Translation Guy Blog
So looks like the London Olympics are lost in translation. No surprise there. Incredible spectacle and amazing feats of athletic prowess, the fail list for the 2012 Olympiad is going gold, if media hype is any indication. First a complete security fail with soldiers filling in for a security vendor missing in action. Then NBC gets its own hashtag #NBCFail for their lousy coverage. Then ringers sent in to fill empty seats, but no one to fill empty London streets. Then the Chinese swimming too fast.
Lots of gold and glory too, I guess, what with Phelps setting down his bong long enough to snatch up more medals, but I got to admit that my interest in the Olympics is the same as my interest in NASCAR. I watch for the crash and burn. Some may enjoy synchronized swimming but translation fails are my favorite Olympic event by far.
So, for the edification and amusement of translators everywhere, here’s a list of Olympic localization fails.
1. North Korea offended because the South Korean flag was used instead of their own.
2. Pentathlon competitor Jean-Maxence Berrou denied appeal to appear in the games over a translation error in the French version of his application.
3. Westfield Stratford City complex posted “Welcome to London” banners in Arabic that were spelled backwards. “Chris Doyle, director of the Council for Arab-British Understanding, tells Agence France-Presse that, had the banners been in English, it would have been as if they said, N O D N O L O T E M O C L E W.”

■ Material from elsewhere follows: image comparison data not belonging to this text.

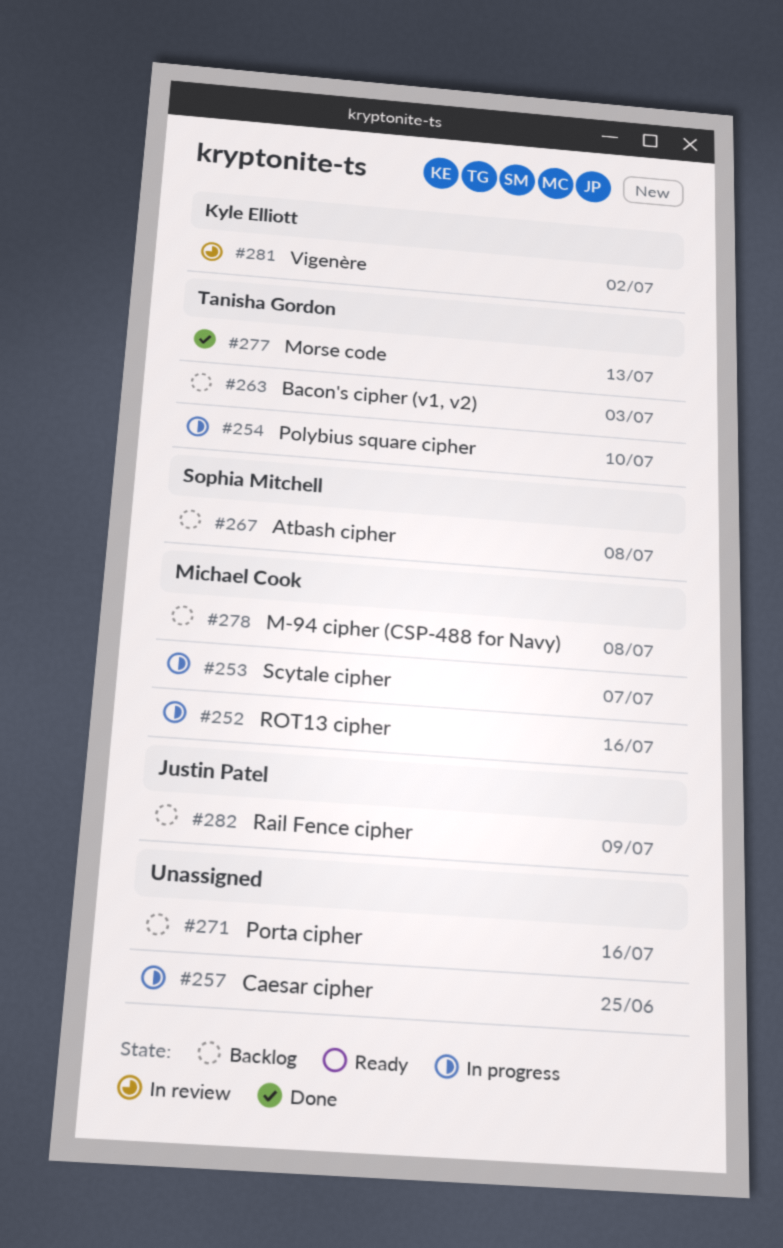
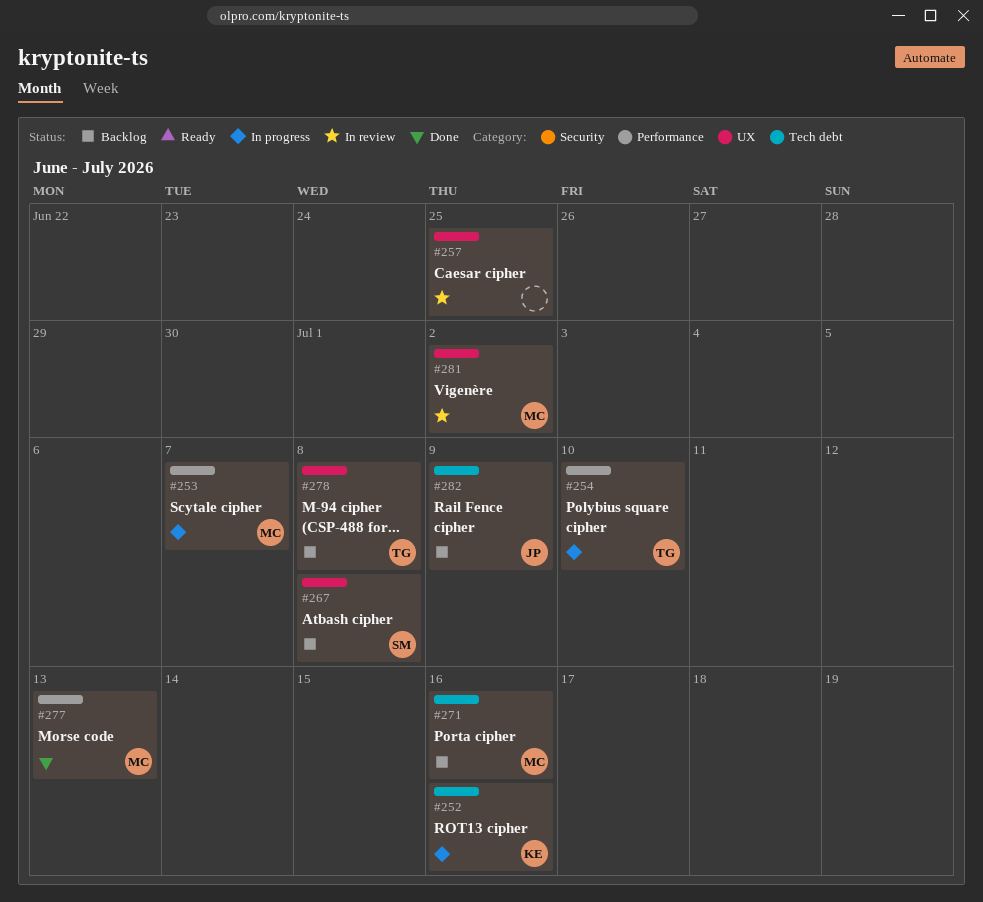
#252, owner: Michael Cook -> Kyle Elliott
#257, status: In progress -> In review
#263: present -> none
#271, owner: none -> Michael Cook
#277, owner: Tanisha Gordon -> Michael Cook
#278, owner: Michael Cook -> Tanisha Gordon
#281, owner: Kyle Elliott -> Michael Cook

4. BBC commenters goof on strange-sounding foreign names. Big surprise that Brits would rank on the foreigners instead of actually rehearsing. On the other hand, it might be asking too much of the British people not to make fun of silly foreign names, since it is a core component of their culture. See video at the conclusion of this post for additional background.
B.J. Epstein condems the English for these translation crimes in the Huffington Post. ‘If a nation is hosting people from all over the world, the host nation has a duty to ensure that everyone understands what is going on. A good translation not only helps with that goal but also suggests that people’s needs are taken seriously into consideration. It implies a level of care that might go a long way in international understanding and cooperation.
“And considering the amount of money spent on the Olympics in London, it wouldn’t have added much to the budget to hire translators. Translation is not a task that can be completed by relying on Google translation software or on a friend of a friend who happens to know a bit of Spanish or Chinese. Translation is a profession and must be treated as such.” Except at sporting events, as anyone who has ever tried to do business with the Yankees organization can tell you.
Translation means, “I care.” Has that been trademarked? If not consider it done. I’ve got to start selling T-shirts. Anyway, Epstein is right on about leaving translators to the pros. And I’m not just saying that because it’s good for business. There are other reasons too, just that none of them come to mind at this instant.